Amanece… y Blancanieves se estira grácil y delicadamente, despertándose serena y descansada, ya peinada y maquillada.
En nuestra casa son las 7:30. Ha amanecido. A tu madre, querido hijo, la tiene que despertar tu padre, agitándola como unas maracas, para quitarla un poco de pereza y galbana de encima. De una manera poco distinguida y refinada, tropezando siempre con alguno de tus juguetes, se dirige al baño, despeinada, con ojeras y con la marca de las arrugas de la almohada en la cara.
Después de desayunar pan con mermelada, Caperucita Roja coge su hermosa cestita con los pasteles y se encamina saltando alegremente y respirando la primavera a casa de su abuelita.

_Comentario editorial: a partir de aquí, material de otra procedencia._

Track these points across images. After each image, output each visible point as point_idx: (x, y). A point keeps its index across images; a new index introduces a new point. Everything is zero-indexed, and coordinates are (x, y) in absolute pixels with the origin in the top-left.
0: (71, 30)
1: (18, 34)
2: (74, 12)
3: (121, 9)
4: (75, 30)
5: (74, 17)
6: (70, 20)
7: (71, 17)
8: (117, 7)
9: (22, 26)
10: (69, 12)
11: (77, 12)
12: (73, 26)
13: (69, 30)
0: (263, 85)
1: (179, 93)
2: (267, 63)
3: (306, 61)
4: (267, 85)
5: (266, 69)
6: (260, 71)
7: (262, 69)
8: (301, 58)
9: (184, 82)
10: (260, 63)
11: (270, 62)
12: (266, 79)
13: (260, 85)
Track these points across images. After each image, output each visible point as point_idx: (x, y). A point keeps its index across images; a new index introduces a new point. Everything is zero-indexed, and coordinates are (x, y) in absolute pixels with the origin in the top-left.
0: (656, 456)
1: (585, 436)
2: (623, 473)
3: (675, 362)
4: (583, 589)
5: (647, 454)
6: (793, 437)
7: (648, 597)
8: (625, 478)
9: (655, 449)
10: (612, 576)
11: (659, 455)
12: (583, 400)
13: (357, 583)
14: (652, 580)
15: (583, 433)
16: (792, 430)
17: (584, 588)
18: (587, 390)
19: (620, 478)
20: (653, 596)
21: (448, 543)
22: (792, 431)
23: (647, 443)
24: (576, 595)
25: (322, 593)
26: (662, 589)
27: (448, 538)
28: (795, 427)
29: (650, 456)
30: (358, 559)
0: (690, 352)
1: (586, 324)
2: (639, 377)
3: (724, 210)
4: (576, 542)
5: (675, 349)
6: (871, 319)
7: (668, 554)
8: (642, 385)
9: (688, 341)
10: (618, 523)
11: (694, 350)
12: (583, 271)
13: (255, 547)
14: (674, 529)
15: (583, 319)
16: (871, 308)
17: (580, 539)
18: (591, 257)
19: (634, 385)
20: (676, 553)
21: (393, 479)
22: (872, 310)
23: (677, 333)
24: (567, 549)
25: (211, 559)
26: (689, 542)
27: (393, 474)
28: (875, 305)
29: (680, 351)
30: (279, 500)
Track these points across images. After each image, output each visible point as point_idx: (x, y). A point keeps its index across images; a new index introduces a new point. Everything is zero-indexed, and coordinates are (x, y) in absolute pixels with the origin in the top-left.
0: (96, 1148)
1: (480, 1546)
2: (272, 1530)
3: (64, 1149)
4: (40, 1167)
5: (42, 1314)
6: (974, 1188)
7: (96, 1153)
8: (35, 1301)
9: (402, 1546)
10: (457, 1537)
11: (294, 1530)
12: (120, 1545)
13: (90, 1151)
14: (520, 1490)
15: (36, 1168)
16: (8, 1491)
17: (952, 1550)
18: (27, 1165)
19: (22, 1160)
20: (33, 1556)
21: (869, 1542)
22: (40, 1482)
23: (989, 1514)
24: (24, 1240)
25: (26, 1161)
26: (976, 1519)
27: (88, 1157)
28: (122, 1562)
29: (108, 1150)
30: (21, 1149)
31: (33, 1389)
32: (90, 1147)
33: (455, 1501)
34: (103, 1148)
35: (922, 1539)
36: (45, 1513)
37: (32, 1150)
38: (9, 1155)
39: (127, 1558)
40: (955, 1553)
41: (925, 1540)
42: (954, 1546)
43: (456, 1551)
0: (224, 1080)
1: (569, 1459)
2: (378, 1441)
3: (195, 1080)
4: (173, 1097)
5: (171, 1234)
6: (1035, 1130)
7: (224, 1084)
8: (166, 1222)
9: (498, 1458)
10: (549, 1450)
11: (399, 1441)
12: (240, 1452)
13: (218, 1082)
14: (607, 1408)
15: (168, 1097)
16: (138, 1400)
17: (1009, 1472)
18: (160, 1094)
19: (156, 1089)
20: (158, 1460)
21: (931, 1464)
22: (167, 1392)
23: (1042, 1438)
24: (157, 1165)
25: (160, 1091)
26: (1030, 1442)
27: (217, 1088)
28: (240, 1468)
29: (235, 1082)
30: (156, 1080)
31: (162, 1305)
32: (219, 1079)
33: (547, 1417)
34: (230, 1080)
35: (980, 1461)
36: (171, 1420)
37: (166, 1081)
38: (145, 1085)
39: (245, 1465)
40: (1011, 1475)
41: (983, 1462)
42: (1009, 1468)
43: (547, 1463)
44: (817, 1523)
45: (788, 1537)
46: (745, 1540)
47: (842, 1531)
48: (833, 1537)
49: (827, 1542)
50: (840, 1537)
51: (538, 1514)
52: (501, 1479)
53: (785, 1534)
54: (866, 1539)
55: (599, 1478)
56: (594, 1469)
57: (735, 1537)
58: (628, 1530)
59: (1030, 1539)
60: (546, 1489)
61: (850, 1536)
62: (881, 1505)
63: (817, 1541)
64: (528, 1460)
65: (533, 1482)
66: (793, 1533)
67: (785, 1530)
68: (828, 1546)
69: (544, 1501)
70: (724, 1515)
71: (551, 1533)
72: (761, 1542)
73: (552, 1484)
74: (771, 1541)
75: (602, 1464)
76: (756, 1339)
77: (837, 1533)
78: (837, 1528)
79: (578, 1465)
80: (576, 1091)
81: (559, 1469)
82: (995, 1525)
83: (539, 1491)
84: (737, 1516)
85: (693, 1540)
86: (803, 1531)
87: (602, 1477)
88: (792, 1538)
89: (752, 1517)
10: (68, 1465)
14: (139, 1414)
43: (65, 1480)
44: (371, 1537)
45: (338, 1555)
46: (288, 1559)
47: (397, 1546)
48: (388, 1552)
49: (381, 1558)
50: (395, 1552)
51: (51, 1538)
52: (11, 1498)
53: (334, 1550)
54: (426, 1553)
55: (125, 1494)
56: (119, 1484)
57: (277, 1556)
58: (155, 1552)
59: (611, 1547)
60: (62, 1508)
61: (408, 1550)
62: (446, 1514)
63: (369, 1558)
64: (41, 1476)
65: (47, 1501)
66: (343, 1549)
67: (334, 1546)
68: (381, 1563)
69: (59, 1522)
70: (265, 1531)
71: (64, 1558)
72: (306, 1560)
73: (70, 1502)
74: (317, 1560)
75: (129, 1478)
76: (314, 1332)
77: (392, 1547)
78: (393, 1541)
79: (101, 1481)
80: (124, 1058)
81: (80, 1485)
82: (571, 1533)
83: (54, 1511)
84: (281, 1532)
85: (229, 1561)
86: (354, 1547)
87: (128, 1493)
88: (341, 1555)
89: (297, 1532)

Tu mamá, vestida con lo primero que se le ha caído encima al abrir el armario, desayuna su café con unas galletas de arroz, que se asemejan en color, forma y sabor al poliespan. No salta en casa porque no quiere que los vecinos del piso de abajo tengan otro válido motivo para creer que una servidora está como una auténtica regadera. Eso sí, tu madre es una experta en hacer un slalom freestyle entre tu triciclo, camiones, coches, piezas de lego y otros cientos de cosas más que se anidan en el suelo de casa.
Cenicienta canta jovialmente durante todo el día mientras limpia de arriba abajo la casa de su madrastra y una pandilla de ratones la sigue hipnotizada. Sus vestidos son harapos pero su corazón está lleno de júbilo y dicha.
Tu mamá, piccolo mío, vestida aún con el pijama, hace la cama (cuando la hace) en cuatro minutos y dieciocho segundos, limpia el baño en un cuarto de hora y pone la lavadora mientras se bebe el último sorbo del café y engulle sin saborear el último pedazo de poliespan o galleta de arroz. Utiliza el mango de la escoba para imitar a Madonna cantando berreando “laikavergin” mientras la vecina siniestra del piso de enfrente la observa aviesamente.
Y llegó el príncipe con su corcel blanco, besó a la princesa y se la llevó con él a su palacio de oro y turquesas.
Tu padre llega a la hora de cenar, deja su coche en la calle después de pasar más de un cuarto de hora para encontrar aparcamiento, coge las facturas y la propaganda del supermercado del buzón y sube las escaleras. Llega cansado a casa después de trabajar – verbo que los príncipes no conocen y, por lo tanto, no acostumbran a utilizar –, pero cuando abre la puerta sus ojos se iluminan porque te ve a ti. Después de abrazarte como si fueran años que no te veía, besa a tu madre, que tampoco es una princesa (aunque su nombre en hebreo signifique precisamente eso) y que no ha estado todo el día recogiendo bayas y flores en el bosque o danzando alegremente a orillas de un riachuelo…
Como ves, hijo mío, la realidad, al menos para nosotros, no se parece para nada a un cuento de hadas… Y sabes que te digo, que es mucho mejor así, tal y como es. Porque el amor que tus padres sentimos por ti es auténtico y real y ningún hechizo o encantamiento lograrán hacerlo desvanecer, jamás de los jamases.